Oleh: Ilham Arrasulian (Mahasiswa Fakultas Syari’ah UIN Imam Bonjol Padang)
Suku Minangkabau merupakan salah satu dari etnis utama bangsa Indonesia yang menempati bagian tengah pulau Sumatra, tepatnya di Provinsi Sumatra Barat. Sekalipun secara statistik orang Minangkabau kira-kira hanya 3% dari seluruh penduduk Indonesia. Minangkabau merupakan etnis utama yang keempat setelah Jawa, Sunda, dan Madura. Terbilang Sumatra Barat (Minangkabau) merupakan kelompok etnis terbesar.
Minangkabau adalah wilayah kultural.
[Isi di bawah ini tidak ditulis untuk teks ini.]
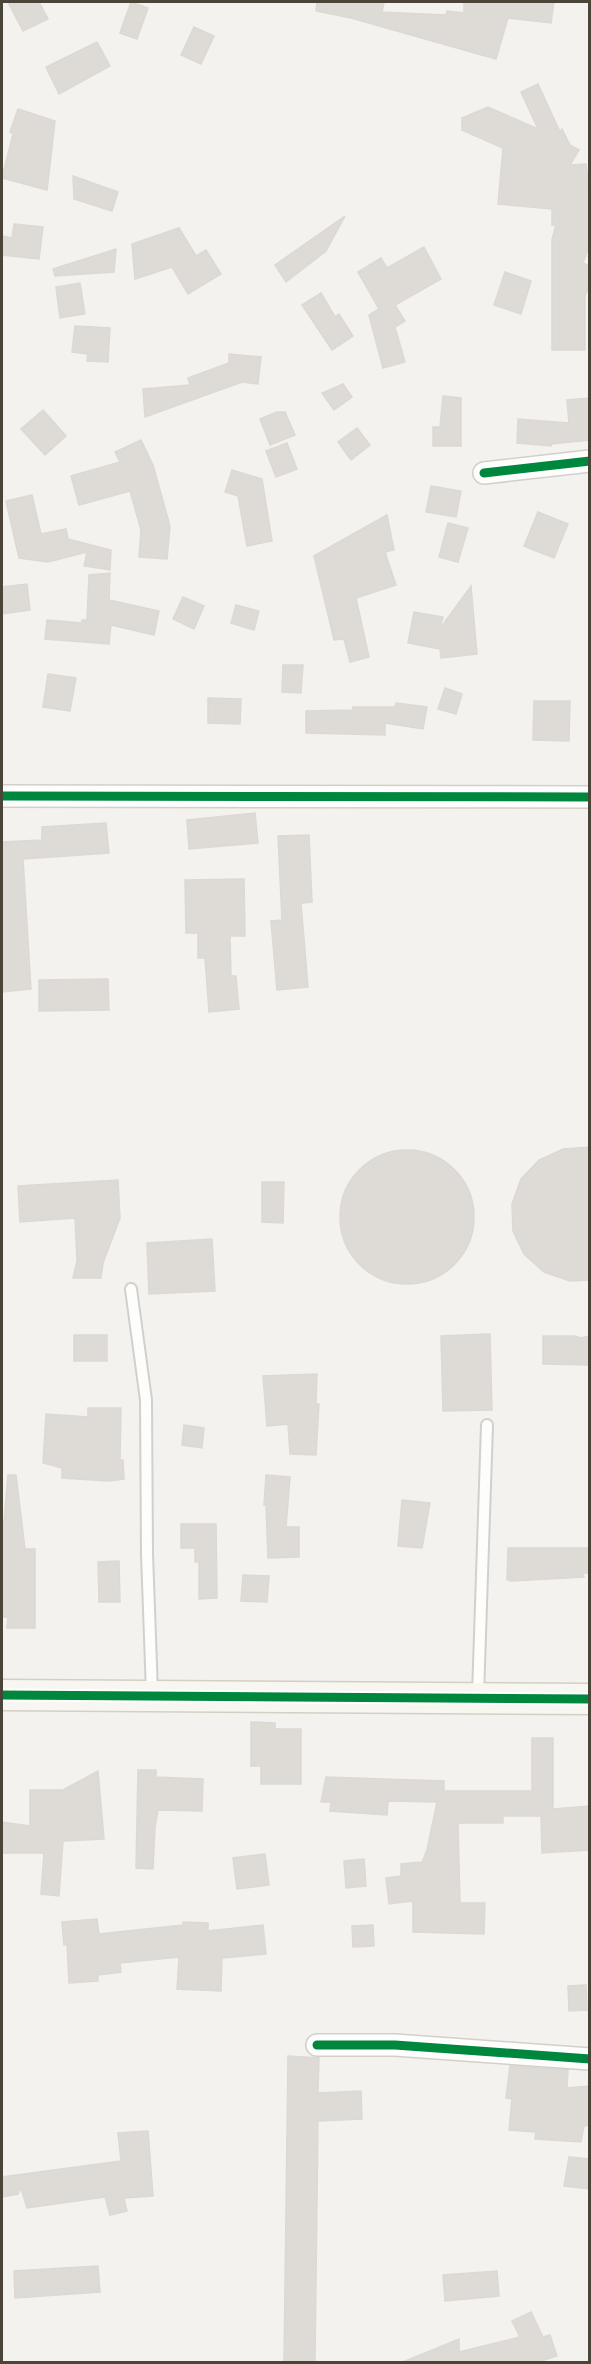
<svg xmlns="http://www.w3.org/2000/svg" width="591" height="2364" viewBox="0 0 591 2364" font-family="Quicksand,sans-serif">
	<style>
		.building { fill: #dedbd6; stroke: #dcd9d4; stroke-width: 1.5 }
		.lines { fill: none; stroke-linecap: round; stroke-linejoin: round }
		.lane-casing { stroke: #d2d0cb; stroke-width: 14 }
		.street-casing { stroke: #d2d0cb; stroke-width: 24 }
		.secondary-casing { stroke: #d3cfc5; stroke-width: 33 }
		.lane { stroke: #fdfdfc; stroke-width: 10 }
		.street { stroke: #fdfdfc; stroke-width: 21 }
		.secondary { stroke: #f7f6f1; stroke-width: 30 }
		.cycleway-casing { stroke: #fff; stroke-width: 13 }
		.cycleway { stroke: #00873e; stroke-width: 9 }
	</style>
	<rect width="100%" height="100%" fill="#f4f2ee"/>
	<g class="building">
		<polygon points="8,2 39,2 48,19 23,31"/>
		<polygon points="131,2 148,8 137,39 120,33"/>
		<polygon points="317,2 384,2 382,12 446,15 447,11 464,13 464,2 554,2 551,23 508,18 496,59 351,18 316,11"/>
		<polygon points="194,27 214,36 201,64 181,55"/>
		<polygon points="97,42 110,66 59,94 46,67"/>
		<polygon points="538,84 560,132 562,129 570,145 579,150 570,165 586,164 590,201 590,244 583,263 590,266 590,284 585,296 585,350 552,350 552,239 556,225 552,225 552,209 498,204 503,148 462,130 462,118 488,107 538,129 521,92"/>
		<polygon points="18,109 55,121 47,190 2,178 13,134 10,132"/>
		<polygon points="73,176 118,192 112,211 74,199"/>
		<polygon points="345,216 326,251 286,282 275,265"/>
		<polygon points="14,224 43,227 39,259 2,255 2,236 12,238"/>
		<polygon points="179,228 196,256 206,250 221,274 188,294 172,267 135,279 132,244"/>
		<polygon points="424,247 441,279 395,305 405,321 395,327 405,362 383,368 369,315 379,309 358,272 381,258 387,268"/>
		<polygon points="116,249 114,272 55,276 53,269"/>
		<polygon points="505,272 531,281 521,314 494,305"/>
		<polygon points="80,283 85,314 60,318 56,287"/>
		<polygon points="321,293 335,317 339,314 353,336 332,350 302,305"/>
		<polygon points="75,326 110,328 108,362 87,361 88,354 72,352"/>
		<polygon points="229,354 261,357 258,384 242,382 145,417 143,389 190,385 188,378 229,363"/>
		<polygon points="343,384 352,397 334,410 322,393"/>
		<polygon points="443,396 461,398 461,446 433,446 433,427 440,427"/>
		<polygon points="590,398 590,440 551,444 551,446 517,443 518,419 569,423 567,400"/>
		<polygon points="43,410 66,436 45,455 21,429"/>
		<polygon points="277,412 285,412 295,435 270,445 260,419"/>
		<polygon points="357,428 370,445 351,460 338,442"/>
		<polygon points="141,440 153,465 170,526 167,559 139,557 141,530 130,491 79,505 71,476 120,462 115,452"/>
		<polygon points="287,443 297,469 276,477 266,451"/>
		<polygon points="232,470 262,479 272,541 247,546 238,496 225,492"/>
		<polygon points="431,486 461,491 456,517 426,512"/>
		<polygon points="32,495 41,534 66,529 68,539 111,550 110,570 84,566 87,552 48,562 19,558 6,501"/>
		<polygon points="538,512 568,524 554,558 524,546"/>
		<polygon points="387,515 394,550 385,552 396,585 356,598 369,657 350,662 344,639 334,640 314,556"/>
		<polygon points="448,523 468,528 458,562 439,557"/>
		<polygon points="110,573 109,600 159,611 154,635 111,625 109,644 45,639 47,620 82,623 82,620 87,620 89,575"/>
		<polygon points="27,584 30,610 2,614 2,587"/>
		<polygon points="471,586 477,654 441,658 440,649 408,643 414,612 443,617 439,630"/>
		<polygon points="183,597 204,606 194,629 173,619"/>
		<polygon points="236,605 259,611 254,630 231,623"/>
		<polygon points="283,665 303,665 301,693 282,692"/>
		<polygon points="48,674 76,678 70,711 43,707"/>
		<polygon points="445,688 462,694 456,714 438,709"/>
		<polygon points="208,698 241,699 240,724 208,723"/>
		<polygon points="534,701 570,701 569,741 533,740"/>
		<polygon points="396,703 427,707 423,729 385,723 385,735 306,733 306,711 353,710 353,707 395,707"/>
		<polygon points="255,813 258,843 189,849 187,820"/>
		<polygon points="106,823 109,853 23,859 31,989 2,992 2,842 42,840 42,827"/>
		<polygon points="309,835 312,902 301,903 308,987 277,990 271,921 282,920 278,836"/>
		<polygon points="244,879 245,936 230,936 231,976 236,976 239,1009 209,1012 205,958 198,958 198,933 186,933 185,880"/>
		<polygon points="108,979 109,1010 39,1011 39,980"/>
		<polygon points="590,1147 590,1280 570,1281 544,1272 524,1254 513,1231 512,1204 521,1179 539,1160 563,1149"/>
		<circle cx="407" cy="1217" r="67"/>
		<polygon points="118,1180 120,1218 103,1263 101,1278 73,1278 77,1261 75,1218 20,1222 18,1186"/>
		<polygon points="262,1182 284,1182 283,1223 262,1222"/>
		<polygon points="212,1239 215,1291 149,1294 147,1243"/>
		<polygon points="490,1334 492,1410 443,1411 441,1336"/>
		<rect x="74" y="1335" width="33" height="26"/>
		<polygon points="543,1336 575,1336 581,1338 590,1336 590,1365 543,1364"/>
		<polygon points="317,1374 316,1404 319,1404 316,1455 290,1454 288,1424 267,1426 263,1376"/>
		<polygon points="88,1408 121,1408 120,1460 123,1460 124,1479 108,1481 62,1478 62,1468 43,1463 46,1414 88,1417"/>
		<polygon points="184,1425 204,1428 202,1448 182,1445"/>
		<polygon points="8,1475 16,1475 25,1549 35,1549 35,1628 7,1628 8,1617 2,1617 2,1521 4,1521"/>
		<polygon points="266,1475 290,1477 286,1527 299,1527 299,1557 268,1558 266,1505 264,1505"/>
		<polygon points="402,1500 430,1503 422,1548 398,1546"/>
		<polygon points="181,1524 216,1524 217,1598 199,1599 199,1562 195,1562 195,1548 181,1548"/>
		<polygon points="508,1548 590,1548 590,1573 583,1573 584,1577 512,1581 507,1580"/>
		<polygon points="119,1561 120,1602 99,1602 98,1562"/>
		<polygon points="243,1575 269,1576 267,1602 241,1601"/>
		<polygon points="251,1722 275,1723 275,1729 301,1729 301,1784 261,1784 261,1766 251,1766"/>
		<polygon points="532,1738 553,1738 553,1809 590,1806 590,1850 542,1853 541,1816 503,1816 503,1823 458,1823 460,1903 485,1903 484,1934 413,1932 413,1901 389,1904 386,1878 401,1876 401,1864 422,1862 427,1850 437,1802 388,1801 387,1815 330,1811 331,1802 321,1802 326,1777 444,1781 444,1791 532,1791"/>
		<polygon points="138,1770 156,1770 156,1777 203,1779 202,1811 158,1810 155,1827 153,1869 136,1868"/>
		<polygon points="98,1771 104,1839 63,1841 59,1896 41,1894 44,1853 2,1853 2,1822 30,1826 30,1790 63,1790"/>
		<polygon points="265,1854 269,1885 237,1889 233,1858"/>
		<polygon points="364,1859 366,1886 346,1888 344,1861"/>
		<polygon points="97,1919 99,1934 183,1925 183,1922 208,1923 208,1931 263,1925 266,1954 222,1958 221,1991 177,1989 179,1957 120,1963 121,1972 98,1975 98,1981 69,1983 67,1944 64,1945 62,1922"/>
		<polygon points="373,1925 374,1946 353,1947 352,1926"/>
		<polygon points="586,1985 587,2010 569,2011 568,1986"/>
		<polygon points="288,2056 319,2058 318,2093 361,2091 362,2119 318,2121 315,2362 284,2362"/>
		<polygon points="510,2066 568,2070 567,2088 590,2086 590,2125 584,2126 581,2142 535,2139 536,2132 509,2130 512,2099 506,2098"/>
		<polygon points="148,2131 153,2196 124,2198 127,2211 110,2215 105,2197 27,2208 21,2188 18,2194 2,2197 2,2177 121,2161 118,2133"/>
		<polygon points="569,2157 590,2159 590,2189 564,2186"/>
		<polygon points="98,2266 100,2292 15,2298 14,2271"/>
		<polygon points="497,2271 499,2296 445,2301 443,2275"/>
		<polygon points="531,2312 543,2337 550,2335 557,2356 538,2362 403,2362 459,2339 459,2352 520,2337 512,2321"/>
	</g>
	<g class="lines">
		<defs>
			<g id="lane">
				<polyline points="131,1289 146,1400 147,1554 152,1693"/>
				<polyline points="478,1695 487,1425"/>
			</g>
			<g id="street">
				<polyline points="484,473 590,461"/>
				<polyline points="2,796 590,797"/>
				<polyline points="317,2045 395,2045 590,2059"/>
			</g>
			<polyline id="secondary" points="2,1695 590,1699"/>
		</defs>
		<use href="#lane" class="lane-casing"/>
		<use href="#street" class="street-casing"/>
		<use href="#secondary" class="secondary-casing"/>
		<use href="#lane" class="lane"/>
		<use href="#street" class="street"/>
		<use href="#secondary" class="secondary"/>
		<defs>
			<g id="cycleway">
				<polyline points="484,473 590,461"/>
				<polyline points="2,796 590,797"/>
				<polyline points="2,1695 590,1699"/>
				<polyline points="317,2045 395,2045 590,2059"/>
			</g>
		</defs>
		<use href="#cycleway" class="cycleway-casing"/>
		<use href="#cycleway" class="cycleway"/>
	</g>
	<rect width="591" height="2364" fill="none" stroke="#4b4439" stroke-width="6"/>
</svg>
Secara administratif Minangkabau disebut dengan Provinsi Sumatra Barat. Eksistensi Minangkabau di ranah nasional bukan karena budaya saja. Melainkan melahirkan tokoh-tokoh berpengaruh untuk kemerdekaan indonesia hingga saat ini. Mulai dari tokoh politik, hukum, hingga tokoh Islam banyak dicetuskan di tanah beradat ini.
Diskursus Islam untuk Minangkabau adalah bentuk dari kesatuan. Masyarakat Minangkabau merupakan kelompok sosial yang secara pasti sebagai pemeluk agama Islam. Kecil kemungkinan melihat orang Minang beragama selain Islam. Memang, Islam adalah agama yang bertandang ke negeri Minangkabau. Tapi, ketahanan Islam di Minangkabau cukup sampai saat ini dirasakan.
Secara historis, Islam datang ke Minangkabau dari jalur perdagangan. Masuknya Islam ke Minangkabau mengubah kerajaan Pagaruyung yang pada awalnya beragama Hindu. Ketika itu, seorang raja Pagaruyung yang bernama Sultan Alif memeluk Islam pada abad 17. Dakwah Islam pun sampai kepadanya melalui kerajaan Samudra Pasai (Islam) yang menguasai perdagangan Sumatra pada waktu itu.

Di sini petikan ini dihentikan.